For those of you already thinking that, here’s what happened to me last Saturday, while most of the city was still sleeping. I beat the crowds to the farmers’ market only to find, for the second visit in a row, the farmstands void of anything springy, apart from a few greenhouse greens and some nettles (which I bought and cooked, thanks to Hank Shaw’s smart instructions not to kill myself eating raw, then blended into a pesto).
Instead of anything springy, I spent my dollars on apples. Five Fuji apples for eating, a couple Empire apples for baking up something nice. I didn’t want to bake a cinnamon-and-brown-sugar-laced cake, though. I wanted to turn my apples into something as springy as the 65-and-sunny weather that was making us so impatient for spring produce.
Out went the spices and walnuts and in went lemon, yogurt, and almond flour for lightness.
You’re not going to trick anyone into thinking she’s eating strawberries and rhubarb, but while we wait for the harvest here in the northeast, this cake is a yummy early spring substitute.
Almond, Apple & Lemon Cake
Serves 10 to 12
This recipe is adapted from Grandma Esther’s Plum and Walnut Cake. Some of you didn’t love how there was a whole cup of oil, so I replaced half with yogurt in this lighter version.
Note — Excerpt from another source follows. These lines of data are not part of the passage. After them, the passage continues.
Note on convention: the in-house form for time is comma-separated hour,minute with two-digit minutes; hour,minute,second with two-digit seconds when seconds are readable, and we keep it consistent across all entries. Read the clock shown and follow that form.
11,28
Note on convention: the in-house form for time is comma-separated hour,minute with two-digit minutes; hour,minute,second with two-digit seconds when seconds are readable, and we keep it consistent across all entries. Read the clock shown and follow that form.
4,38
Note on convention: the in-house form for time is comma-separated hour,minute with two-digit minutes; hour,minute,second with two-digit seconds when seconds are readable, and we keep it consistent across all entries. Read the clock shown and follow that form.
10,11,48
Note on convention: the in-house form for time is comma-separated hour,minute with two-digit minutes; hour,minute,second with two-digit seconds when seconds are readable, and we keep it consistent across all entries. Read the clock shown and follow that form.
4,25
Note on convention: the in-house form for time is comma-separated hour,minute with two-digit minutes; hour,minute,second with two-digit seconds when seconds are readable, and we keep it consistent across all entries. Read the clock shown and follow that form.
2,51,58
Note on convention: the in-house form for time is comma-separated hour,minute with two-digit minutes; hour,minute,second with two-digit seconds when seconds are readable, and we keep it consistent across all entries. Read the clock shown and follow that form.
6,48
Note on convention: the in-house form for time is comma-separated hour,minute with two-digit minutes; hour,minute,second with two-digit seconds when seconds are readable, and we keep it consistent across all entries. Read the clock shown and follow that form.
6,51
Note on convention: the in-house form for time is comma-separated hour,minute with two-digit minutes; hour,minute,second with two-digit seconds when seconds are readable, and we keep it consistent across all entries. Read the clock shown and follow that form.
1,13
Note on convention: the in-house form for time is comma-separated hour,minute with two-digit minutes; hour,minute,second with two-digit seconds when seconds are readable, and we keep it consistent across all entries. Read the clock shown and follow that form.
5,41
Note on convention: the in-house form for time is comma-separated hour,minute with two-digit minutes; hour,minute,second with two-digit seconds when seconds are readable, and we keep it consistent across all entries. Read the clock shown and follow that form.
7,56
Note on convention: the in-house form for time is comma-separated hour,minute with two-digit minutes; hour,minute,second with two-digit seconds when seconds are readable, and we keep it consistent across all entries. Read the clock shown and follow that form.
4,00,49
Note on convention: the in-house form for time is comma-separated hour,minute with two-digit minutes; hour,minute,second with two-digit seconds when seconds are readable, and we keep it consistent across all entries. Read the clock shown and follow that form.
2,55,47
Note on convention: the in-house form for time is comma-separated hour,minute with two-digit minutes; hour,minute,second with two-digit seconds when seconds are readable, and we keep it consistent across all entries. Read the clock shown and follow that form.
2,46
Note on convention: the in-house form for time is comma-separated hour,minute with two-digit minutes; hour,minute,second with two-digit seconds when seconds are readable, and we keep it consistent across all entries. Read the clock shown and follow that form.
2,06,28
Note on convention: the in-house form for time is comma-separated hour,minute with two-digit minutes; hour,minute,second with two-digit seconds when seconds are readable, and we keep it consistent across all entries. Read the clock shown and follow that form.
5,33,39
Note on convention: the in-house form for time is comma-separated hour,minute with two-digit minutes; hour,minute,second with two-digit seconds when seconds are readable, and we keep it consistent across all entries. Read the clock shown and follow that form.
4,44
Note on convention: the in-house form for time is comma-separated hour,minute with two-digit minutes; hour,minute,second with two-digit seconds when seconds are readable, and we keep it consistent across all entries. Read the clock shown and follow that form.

1/2 cup oil (I used half olive oil and half safflower, would be okay with all olive oil if you like the taste of olive oil cakes.
1/2 cup whole milk yogurt
1 1/2 cups sugar
1 tablespoon lemon zest
3 large eggs
1 1/2 cups flour
1/2 cup almond flour
1 teaspoon salt
1 teaspoon baking soda
1 cup sliced almonds, toasted
2 cups chopped apples from 3 peeled and cored Empire apples
Oil a 9-inch square baking pan. Preheat the oven to 350°F.
In a medium mixing bowl, beat the oil, yogurt, sugar, eggs and lemon zest.
In a smaller bowl, combine the white and almond flours, salt, and baking soda. Pour the dry ingredients over the wet and fold in. Fold in the apple and the walnuts.
Bake 1 hour to 1 hour 5 minutes, checking often as you get to the end to make sure the cake’s not burning, until the top is crisp and brown and a toothpick or skewer inserted in comes out clean.